[Saved data entries]

- Opening Delimiter -

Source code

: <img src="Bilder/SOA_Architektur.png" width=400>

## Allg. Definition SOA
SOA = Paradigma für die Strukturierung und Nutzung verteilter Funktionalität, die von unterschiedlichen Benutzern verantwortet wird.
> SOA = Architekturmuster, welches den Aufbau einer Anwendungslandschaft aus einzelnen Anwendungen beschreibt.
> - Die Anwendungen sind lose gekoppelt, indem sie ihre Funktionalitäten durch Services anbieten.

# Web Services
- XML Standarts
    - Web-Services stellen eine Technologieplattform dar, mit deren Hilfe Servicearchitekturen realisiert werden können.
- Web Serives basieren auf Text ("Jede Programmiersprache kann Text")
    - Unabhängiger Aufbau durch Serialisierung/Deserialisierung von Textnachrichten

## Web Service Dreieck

- Closing Delimiter -

Copy out every one of the records above word for word, keeping each line, symbol, and spelling unchanged.

Source code

: <img src="Bilder/SOA_Architektur.png" width=400>

## Allg. Definition SOA
SOA = Paradigma für die Strukturierung und Nutzung verteilter Funktionalität, die von unterschiedlichen Benutzern verantwortet wird.
> SOA = Architekturmuster, welches den Aufbau einer Anwendungslandschaft aus einzelnen Anwendungen beschreibt.
> - Die Anwendungen sind lose gekoppelt, indem sie ihre Funktionalitäten durch Services anbieten.

# Web Services
- XML Standarts
    - Web-Services stellen eine Technologieplattform dar, mit deren Hilfe Servicearchitekturen realisiert werden können.
- Web Serives basieren auf Text ("Jede Programmiersprache kann Text")
    - Unabhängiger Aufbau durch Serialisierung/Deserialisierung von Textnachrichten

## Web Service Dreieck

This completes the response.